The bone flap of the anterior transcallosal approach is usually planned so that two-thirds extend anterior and one-third extends posterior to the coronal suture. Therefore, the SSS is at risk of damage at two of the craniometric points used in this study: NB and B. Depending on the objective, the surgeon can plan the bone flap to expose the entire width of the SSS or only its border. In our study, the incidence of the SSS displaced to the right of midline at both of these points was high, but the exact location of the SSS is best identified on coronal MRIs before surgery. When MRI is unavailable, burr holes should be placed at least 1 cm lateral of midline on the left side and 2 cm lateral of midline on the right side to avoid injuring the SSS.

Parasagittal tumors of the rolandic region can be exposed through a median interhemispheric approach. Typically, the craniotomy reaches or crosses midline. The SSS is partially or completely exposed at the segment related to the midpoint between B and L.[ 1 ] The sinus is seldom beneath midline at this point; it will likely be displaced to the right of midline. This segment of the sinus cannot be interrupted, and damage to the sinus can be difficult to repair. Some surgeons therefore place burr holes a few millimeters away from midline to avoid placing a hole exactly above the SSS. Such burr holes are either placed toward the ipsilateral or contralateral side of the craniotomy, depending on the surgeon's objective. Because the SSS is usually displaced from midline, a paramedian burr hole could expose the SSS. At this segment of the sinus, we suggest identifying the position of the SSS on MRI when possible to avoid poor placement of the burr hole.

The posterior transcallosal approach exposes about half of the course of the SSS anterior to L. The borders of the craniotomy can expose the margin or the entire width of the SSS at BL and L. Because the SSS is usually displaced toward the right in this region, we recommend applying the same surgical principles described for reaching rolandic parasagittal lesions through a posterior transcallosal approach.

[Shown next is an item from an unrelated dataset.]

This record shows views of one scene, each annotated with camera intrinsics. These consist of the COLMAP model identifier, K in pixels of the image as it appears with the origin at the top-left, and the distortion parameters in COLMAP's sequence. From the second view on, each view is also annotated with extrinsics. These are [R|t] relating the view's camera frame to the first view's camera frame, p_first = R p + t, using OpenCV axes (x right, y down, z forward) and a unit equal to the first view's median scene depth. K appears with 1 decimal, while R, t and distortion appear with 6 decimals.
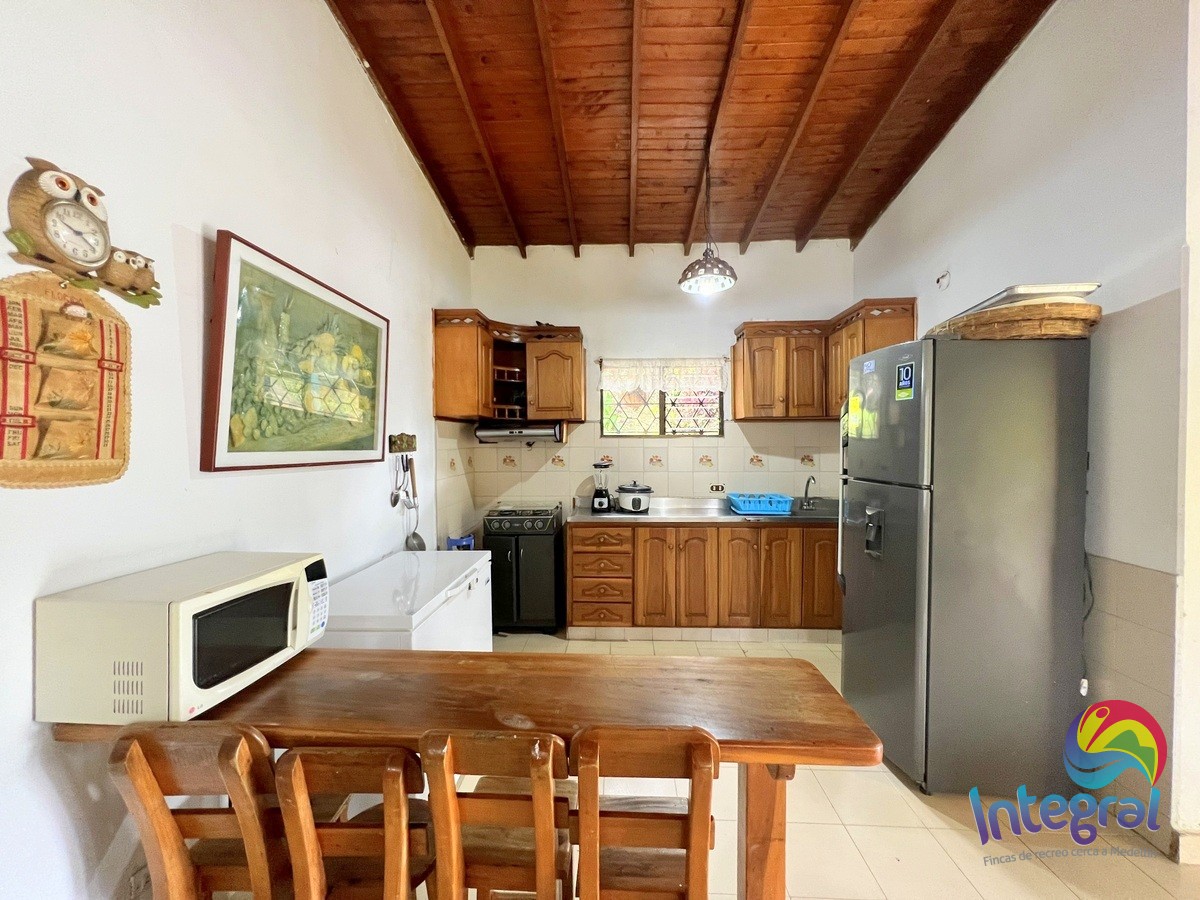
lens RADIAL K [[486.7, 0, 565.8], [0, 486.7, 447.8], [0, 0, 1]] dist [0.001066, 0.000461]
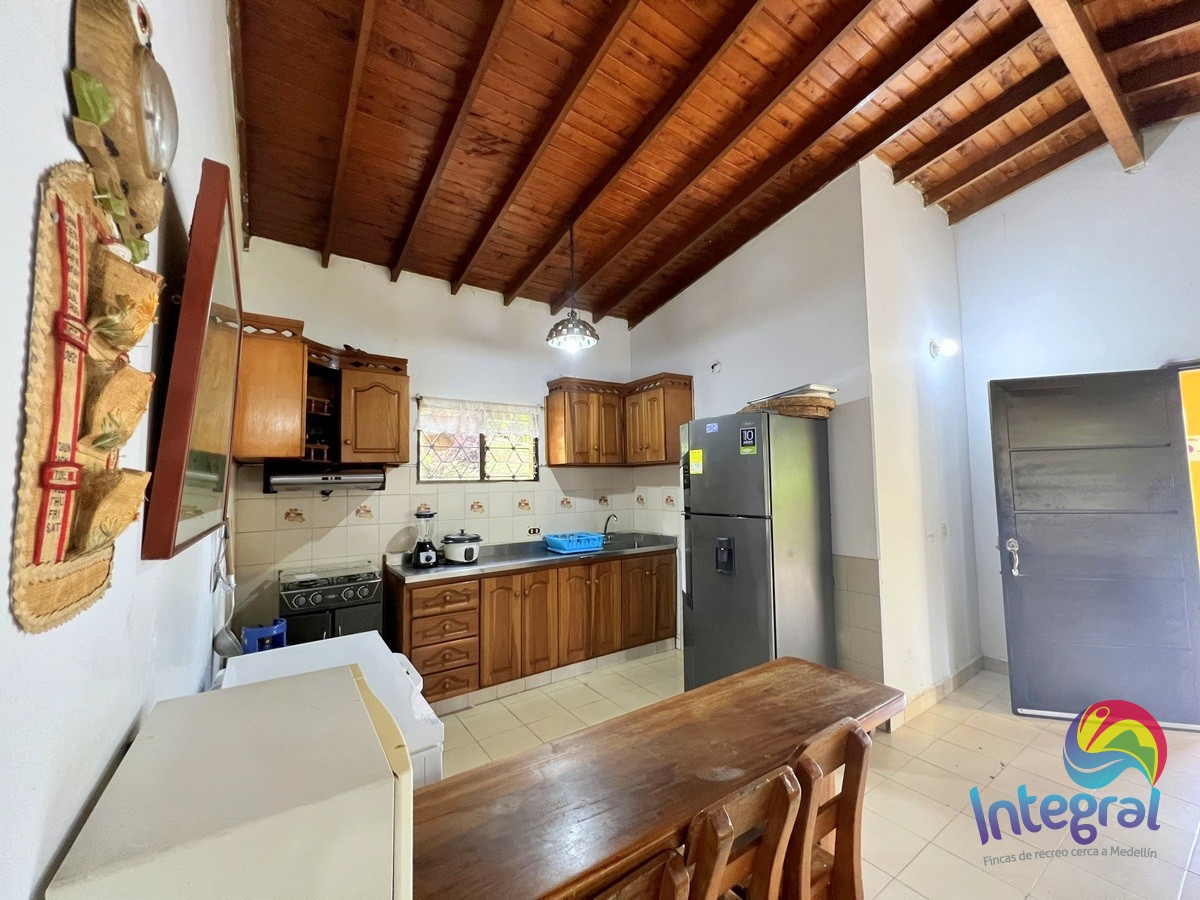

The torcular Herophili, transverse sinus, and segment of SSS between the inion and L can be exposed during an occipital craniotomy. The SSS is widest in this area, and damage to the sinus or torcular can lead to catastrophic bleeding. Therefore, the craniotomy must be planned and performed carefully to avoid injuring the SSS. Because of the trajectory of the SSS toward the dominant right transverse sinus, the sinus is usually displaced (often completely) toward the right side in this region.[ 2 16 18 ]

CONCLUSIONS

The midline is not an accurate landmark for determining the course of the entire SSS across the cranial vault. In most cases, the sinus is partially and sometimes completely displaced from midline, usually toward the right side. The position of the SSS is easily observed on MRIs. We therefore recommend obtaining this study, when possible, to avoid damaging the SSS when performing surgical approaches in the vicinity of midline.